= Sinkholes of Armala =

Sinkhole in Nepal

In between November 2013 to 2017, more than 200 sinkholes were formed in the Armala area of Pokhara. The sinkholes were formed mostly in the paddy fields in the alluvial fan deposit. The sinkholes terrorised and displaced hundreds of local residents.

==Sinkholes in 2013 ==
In 2013, about 30 sink holes were formed in both sides of Duhuni Khola. The holes had a diameter of about 10m and depth of about 7m.
Locals reported flow of muddy silty water outlet at the Kali Khola about one week before the first sinkhole appeared in November 2013. The sinkholes were completely filled up later.

==Sinkholes in 2014==
More than 150 sinkholes appeared between 2013 and 2014 in the same area. This time the sinkholes affected the agricultural farmland, collapse of cowsheds in a house of a local resident. The hole near the house was filled up by the owner.

Most of the sink holes were located on the western side of river. Some of the new sinkholes were the old sinkholes. A series of progressive sinkholes along a straight line were also identified.

==Geological observations==
The sinkhole is composed of silty clay, sand, and gravel. The area has a layer of thick white silt in depth of 4 m to 20 m. A hidden cavity of 2.5 m wide was found at a depth of 7.5 m to 10 m.

The scrap from nearby Kali Khola identified 0.05 m thick sand seam layer between the silty clay layers at a depth of 9 m from the ground surface, which was similar to the level of sinkhole cavity. At the outcrop of Kali khola, groundwater flowing out from the interface of sand and silty clay layers were observed. An internal erosion was found at both the side of a sand layer. The internal erosion was not taking place at that location if there was only the presence of silty clay in the subsurface of Armala. The seepage groundwater from the hillside to the mainstream was the main source of erosion.

The groundwater flow is believed to trigger the formation of sinkholes.
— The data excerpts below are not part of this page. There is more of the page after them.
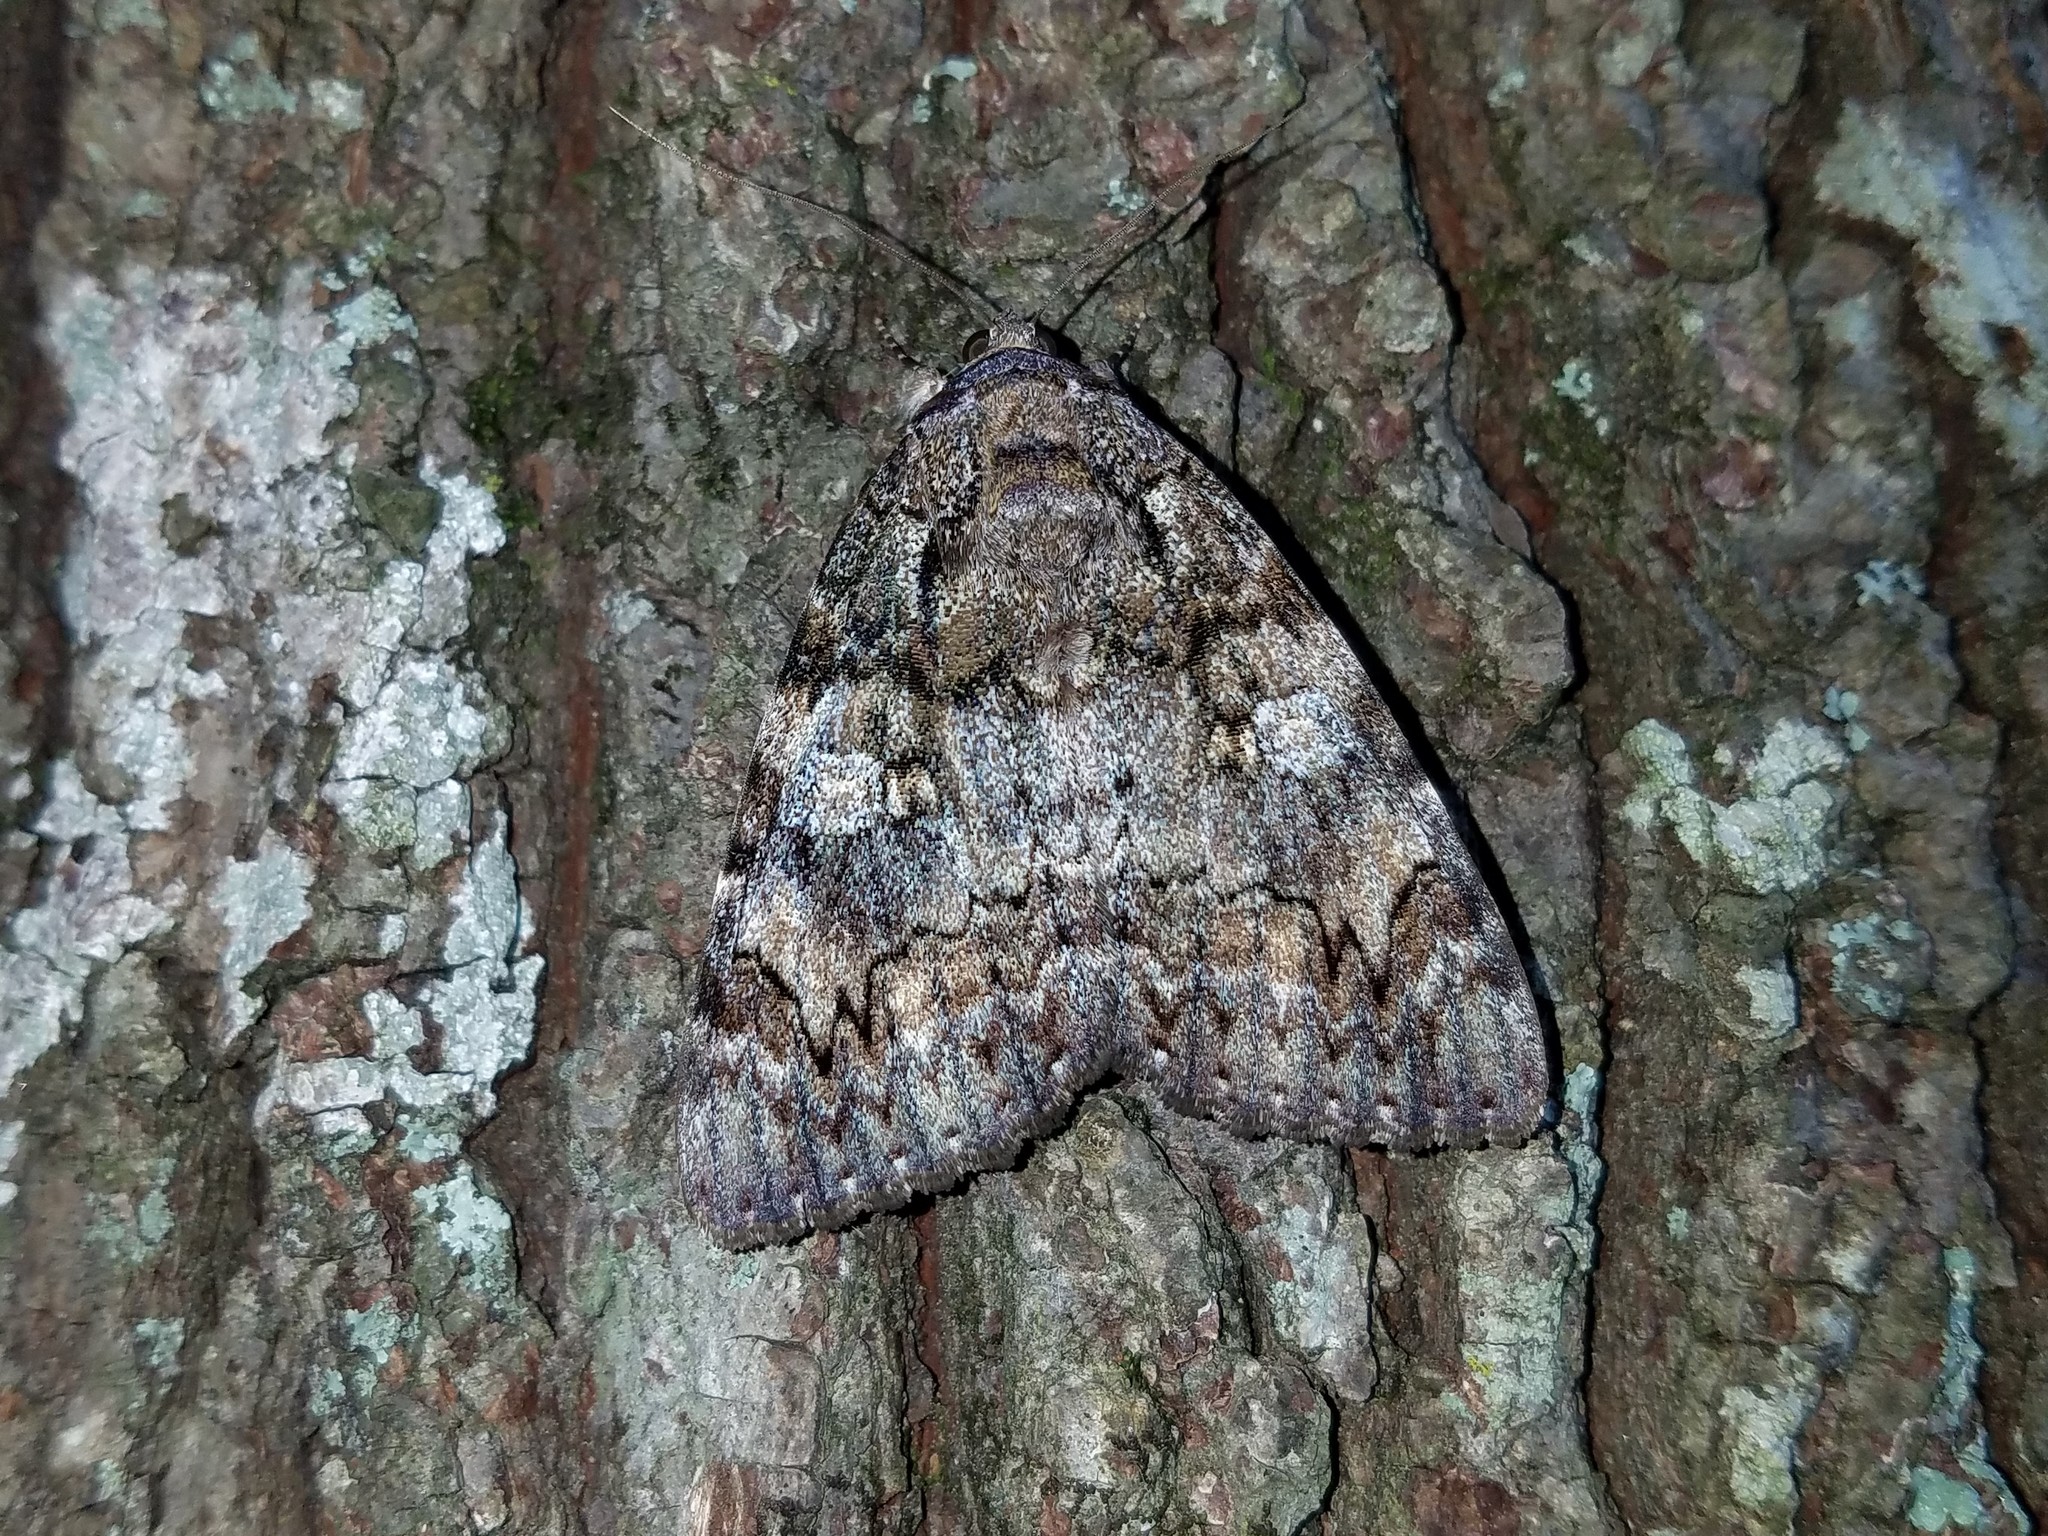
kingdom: Animalia
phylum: Arthropoda
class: Insecta
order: Lepidoptera
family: Erebidae
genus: Catocala
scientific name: Catocala ilia
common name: Ilia underwing
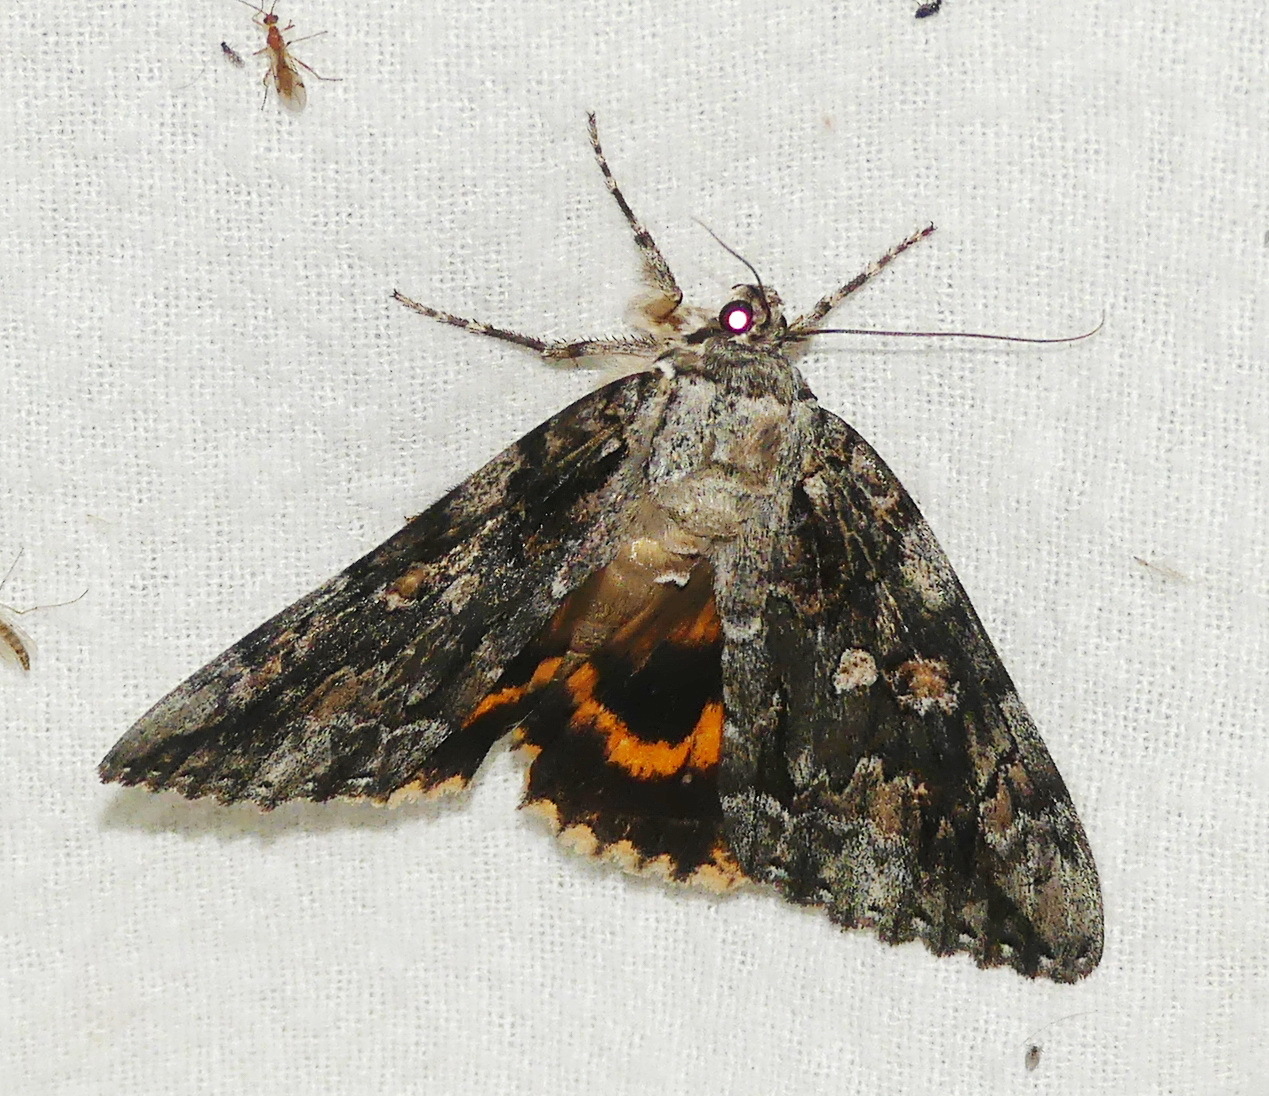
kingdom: Animalia
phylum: Arthropoda
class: Insecta
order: Lepidoptera
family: Erebidae
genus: Catocala
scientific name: Catocala neogama
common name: Bride underwing
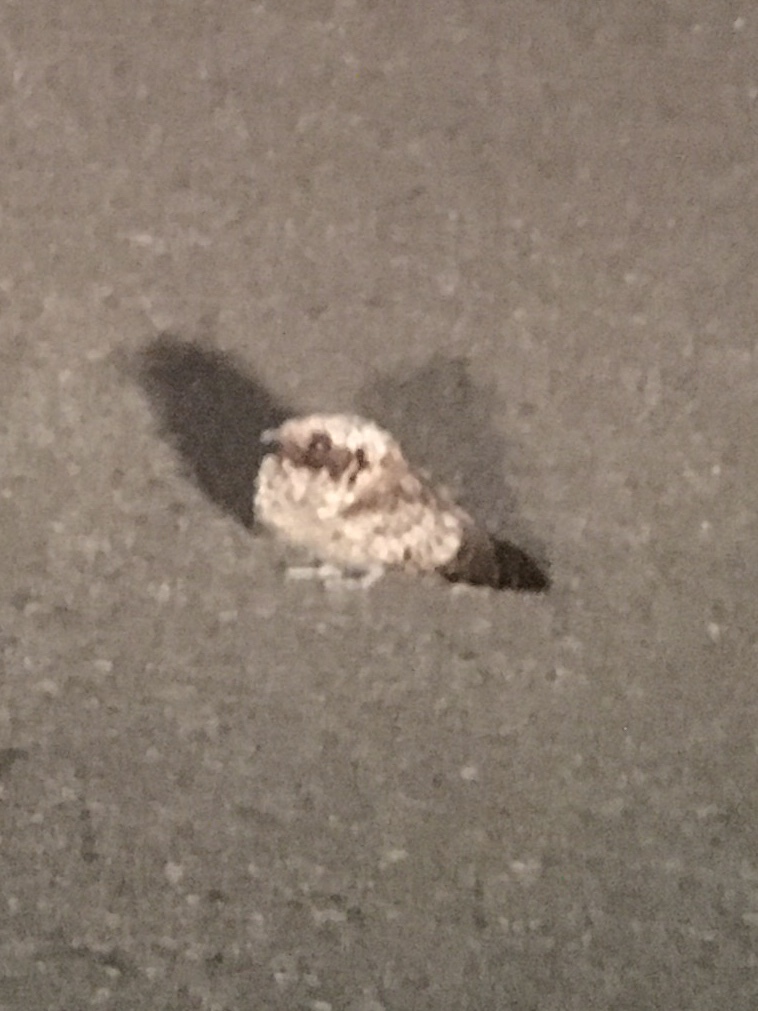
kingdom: Animalia
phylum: Chordata
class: Aves
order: Caprimulgiformes
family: Caprimulgidae
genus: Phalaenoptilus
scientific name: Phalaenoptilus nuttallii
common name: Common poorwill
The Armala area is speculated to be actively eroding since hundreds of years which has caused gradual dissolving of small parts of soluble soil. This created caverns.

The geo-physical survey found that excessive use of natural resources and encroachment of water resources as the major cause of the caving.

==Risk==
The area used to be an agriculture land for most part of its history. Recently, there was an abrupt development of infrastructures. Due the sink holes, approximately 70 households has high risk.

A high potential of catastrophe is predicted in case of seismic event in the area.

The earthquake of 2015, some muddy water was observed at the outlet of the Kali River indicating alteration of subsoil conditions in some ways. However, no new sinkholes were formed and the size of existing sinkholes did not change.

The Disaster Prevention Department has prohibited paddy plantation in the area for five years to reduce water seepage. However, locals were allowed to cultivate vegetables which require less amount of water. It has been learnt that a study around five decades ago had also recommended not to establish any human settlement in the area.